*REQUIRED WORK:* In your reply, restate all of the records below word for word.

*EXCERPTED DATA:*

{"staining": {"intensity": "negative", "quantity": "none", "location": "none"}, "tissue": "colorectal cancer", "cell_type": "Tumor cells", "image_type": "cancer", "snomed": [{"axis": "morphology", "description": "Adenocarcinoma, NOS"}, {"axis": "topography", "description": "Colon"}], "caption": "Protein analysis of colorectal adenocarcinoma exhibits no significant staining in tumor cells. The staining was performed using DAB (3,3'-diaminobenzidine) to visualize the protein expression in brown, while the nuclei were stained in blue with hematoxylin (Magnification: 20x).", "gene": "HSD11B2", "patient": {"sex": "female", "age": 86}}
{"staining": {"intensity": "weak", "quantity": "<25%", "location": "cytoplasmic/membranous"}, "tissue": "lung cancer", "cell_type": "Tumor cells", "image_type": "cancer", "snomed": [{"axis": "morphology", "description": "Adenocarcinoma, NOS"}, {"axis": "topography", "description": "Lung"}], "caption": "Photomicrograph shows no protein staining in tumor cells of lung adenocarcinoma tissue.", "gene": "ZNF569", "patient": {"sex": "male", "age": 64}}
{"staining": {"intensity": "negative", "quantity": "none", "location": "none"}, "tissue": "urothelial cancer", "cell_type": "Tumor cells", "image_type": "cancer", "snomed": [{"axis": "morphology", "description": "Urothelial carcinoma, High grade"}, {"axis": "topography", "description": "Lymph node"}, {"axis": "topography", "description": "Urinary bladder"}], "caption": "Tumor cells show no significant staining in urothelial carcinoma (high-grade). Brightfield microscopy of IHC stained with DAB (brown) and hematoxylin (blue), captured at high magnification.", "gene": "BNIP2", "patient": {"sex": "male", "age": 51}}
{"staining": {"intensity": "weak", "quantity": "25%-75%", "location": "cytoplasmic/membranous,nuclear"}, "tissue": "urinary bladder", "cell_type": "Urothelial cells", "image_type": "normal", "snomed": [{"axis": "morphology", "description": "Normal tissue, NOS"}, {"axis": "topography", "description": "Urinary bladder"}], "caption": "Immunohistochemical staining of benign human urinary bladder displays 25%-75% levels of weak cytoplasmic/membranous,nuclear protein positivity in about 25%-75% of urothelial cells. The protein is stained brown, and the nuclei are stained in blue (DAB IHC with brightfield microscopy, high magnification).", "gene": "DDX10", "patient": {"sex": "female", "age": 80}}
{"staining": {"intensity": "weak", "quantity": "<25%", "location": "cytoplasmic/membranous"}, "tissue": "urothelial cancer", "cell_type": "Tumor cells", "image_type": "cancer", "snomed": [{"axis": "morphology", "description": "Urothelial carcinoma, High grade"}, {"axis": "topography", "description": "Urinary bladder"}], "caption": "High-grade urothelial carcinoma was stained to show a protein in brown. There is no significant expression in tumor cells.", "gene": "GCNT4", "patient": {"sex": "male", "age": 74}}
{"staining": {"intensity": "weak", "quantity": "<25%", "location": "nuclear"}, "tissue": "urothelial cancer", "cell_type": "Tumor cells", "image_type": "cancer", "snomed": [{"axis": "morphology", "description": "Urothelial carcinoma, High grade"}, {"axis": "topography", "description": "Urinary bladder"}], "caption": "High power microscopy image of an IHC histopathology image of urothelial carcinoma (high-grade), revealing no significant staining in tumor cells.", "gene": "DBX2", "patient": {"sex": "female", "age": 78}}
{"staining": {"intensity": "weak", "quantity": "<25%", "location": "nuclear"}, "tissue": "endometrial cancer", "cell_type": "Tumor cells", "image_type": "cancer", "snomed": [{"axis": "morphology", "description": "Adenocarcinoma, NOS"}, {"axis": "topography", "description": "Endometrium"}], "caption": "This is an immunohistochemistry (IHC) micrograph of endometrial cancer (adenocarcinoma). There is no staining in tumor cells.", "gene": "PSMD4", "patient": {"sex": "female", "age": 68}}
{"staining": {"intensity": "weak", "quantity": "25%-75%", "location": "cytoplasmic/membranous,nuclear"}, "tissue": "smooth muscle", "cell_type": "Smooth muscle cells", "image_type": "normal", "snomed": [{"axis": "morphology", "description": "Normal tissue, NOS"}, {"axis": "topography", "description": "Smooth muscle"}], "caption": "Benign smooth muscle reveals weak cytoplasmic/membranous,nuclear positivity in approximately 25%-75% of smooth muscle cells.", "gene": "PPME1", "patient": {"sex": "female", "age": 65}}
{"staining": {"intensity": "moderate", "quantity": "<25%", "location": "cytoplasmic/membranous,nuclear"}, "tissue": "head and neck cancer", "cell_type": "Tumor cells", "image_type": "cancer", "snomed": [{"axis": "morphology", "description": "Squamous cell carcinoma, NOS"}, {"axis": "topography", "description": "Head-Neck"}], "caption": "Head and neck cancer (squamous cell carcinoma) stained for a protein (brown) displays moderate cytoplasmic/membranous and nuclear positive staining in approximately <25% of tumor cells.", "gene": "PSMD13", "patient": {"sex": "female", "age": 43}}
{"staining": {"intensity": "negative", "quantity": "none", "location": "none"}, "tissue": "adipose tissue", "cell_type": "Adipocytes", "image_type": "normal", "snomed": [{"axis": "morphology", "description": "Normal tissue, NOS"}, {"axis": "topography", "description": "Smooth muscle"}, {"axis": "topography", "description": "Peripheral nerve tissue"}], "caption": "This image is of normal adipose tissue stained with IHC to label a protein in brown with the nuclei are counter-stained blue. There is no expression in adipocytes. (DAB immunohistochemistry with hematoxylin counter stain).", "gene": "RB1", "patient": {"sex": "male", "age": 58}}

*SOLUTION BELOW:*
{"staining": {"intensity": "negative", "quantity": "none", "location": "none"}, "tissue": "colorectal cancer", "cell_type": "Tumor cells", "image_type": "cancer", "snomed": [{"axis": "morphology", "description": "Adenocarcinoma, NOS"}, {"axis": "topography", "description": "Colon"}], "caption": "Protein analysis of colorectal adenocarcinoma exhibits no significant staining in tumor cells. The staining was performed using DAB (3,3'-diaminobenzidine) to visualize the protein expression in brown, while the nuclei were stained in blue with hematoxylin (Magnification: 20x).", "gene": "HSD11B2", "patient": {"sex": "female", "age": 86}}
{"staining": {"intensity": "weak", "quantity": "<25%", "location": "cytoplasmic/membranous"}, "tissue": "lung cancer", "cell_type": "Tumor cells", "image_type": "cancer", "snomed": [{"axis": "morphology", "description": "Adenocarcinoma, NOS"}, {"axis": "topography", "description": "Lung"}], "caption": "Photomicrograph shows no protein staining in tumor cells of lung adenocarcinoma tissue.", "gene": "ZNF569", "patient": {"sex": "male", "age": 64}}
{"staining": {"intensity": "negative", "quantity": "none", "location": "none"}, "tissue": "urothelial cancer", "cell_type": "Tumor cells", "image_type": "cancer", "snomed": [{"axis": "morphology", "description": "Urothelial carcinoma, High grade"}, {"axis": "topography", "description": "Lymph node"}, {"axis": "topography", "description": "Urinary bladder"}], "caption": "Tumor cells show no significant staining in urothelial carcinoma (high-grade). Brightfield microscopy of IHC stained with DAB (brown) and hematoxylin (blue), captured at high magnification.", "gene": "BNIP2", "patient": {"sex": "male", "age": 51}}
{"staining": {"intensity": "weak", "quantity": "25%-75%", "location": "cytoplasmic/membranous,nuclear"}, "tissue": "urinary bladder", "cell_type": "Urothelial cells", "image_type": "normal", "snomed": [{"axis": "morphology", "description": "Normal tissue, NOS"}, {"axis": "topography", "description": "Urinary bladder"}], "caption": "Immunohistochemical staining of benign human urinary bladder displays 25%-75% levels of weak cytoplasmic/membranous,nuclear protein positivity in about 25%-75% of urothelial cells. The protein is stained brown, and the nuclei are stained in blue (DAB IHC with brightfield microscopy, high magnification).", "gene": "DDX10", "patient": {"sex": "female", "age": 80}}
{"staining": {"intensity": "weak", "quantity": "<25%", "location": "cytoplasmic/membranous"}, "tissue": "urothelial cancer", "cell_type": "Tumor cells", "image_type": "cancer", "snomed": [{"axis": "morphology", "description": "Urothelial carcinoma, High grade"}, {"axis": "topography", "description": "Urinary bladder"}], "caption": "High-grade urothelial carcinoma was stained to show a protein in brown. There is no significant expression in tumor cells.", "gene": "GCNT4", "patient": {"sex": "male", "age": 74}}
{"staining": {"intensity": "weak", "quantity": "<25%", "location": "nuclear"}, "tissue": "urothelial cancer", "cell_type": "Tumor cells", "image_type": "cancer", "snomed": [{"axis": "morphology", "description": "Urothelial carcinoma, High grade"}, {"axis": "topography", "description": "Urinary bladder"}], "caption": "High power microscopy image of an IHC histopathology image of urothelial carcinoma (high-grade), revealing no significant staining in tumor cells.", "gene": "DBX2", "patient": {"sex": "female", "age": 78}}
{"staining": {"intensity": "weak", "quantity": "<25%", "location": "nuclear"}, "tissue": "endometrial cancer", "cell_type": "Tumor cells", "image_type": "cancer", "snomed": [{"axis": "morphology", "description": "Adenocarcinoma, NOS"}, {"axis": "topography", "description": "Endometrium"}], "caption": "This is an immunohistochemistry (IHC) micrograph of endometrial cancer (adenocarcinoma). There is no staining in tumor cells.", "gene": "PSMD4", "patient": {"sex": "female", "age": 68}}
{"staining": {"intensity": "weak", "quantity": "25%-75%", "location": "cytoplasmic/membranous,nuclear"}, "tissue": "smooth muscle", "cell_type": "Smooth muscle cells", "image_type": "normal", "snomed": [{"axis": "morphology", "description": "Normal tissue, NOS"}, {"axis": "topography", "description": "Smooth muscle"}], "caption": "Benign smooth muscle reveals weak cytoplasmic/membranous,nuclear positivity in approximately 25%-75% of smooth muscle cells.", "gene": "PPME1", "patient": {"sex": "female", "age": 65}}
{"staining": {"intensity": "moderate", "quantity": "<25%", "location": "cytoplasmic/membranous,nuclear"}, "tissue": "head and neck cancer", "cell_type": "Tumor cells", "image_type": "cancer", "snomed": [{"axis": "morphology", "description": "Squamous cell carcinoma, NOS"}, {"axis": "topography", "description": "Head-Neck"}], "caption": "Head and neck cancer (squamous cell carcinoma) stained for a protein (brown) displays moderate cytoplasmic/membranous and nuclear positive staining in approximately <25% of tumor cells.", "gene": "PSMD13", "patient": {"sex": "female", "age": 43}}
{"staining": {"intensity": "negative", "quantity": "none", "location": "none"}, "tissue": "adipose tissue", "cell_type": "Adipocytes", "image_type": "normal", "snomed": [{"axis": "morphology", "description": "Normal tissue, NOS"}, {"axis": "topography", "description": "Smooth muscle"}, {"axis": "topography", "description": "Peripheral nerve tissue"}], "caption": "This image is of normal adipose tissue stained with IHC to label a protein in brown with the nuclei are counter-stained blue. There is no expression in adipocytes. (DAB immunohistochemistry with hematoxylin counter stain).", "gene": "RB1", "patient": {"sex": "male", "age": 58}}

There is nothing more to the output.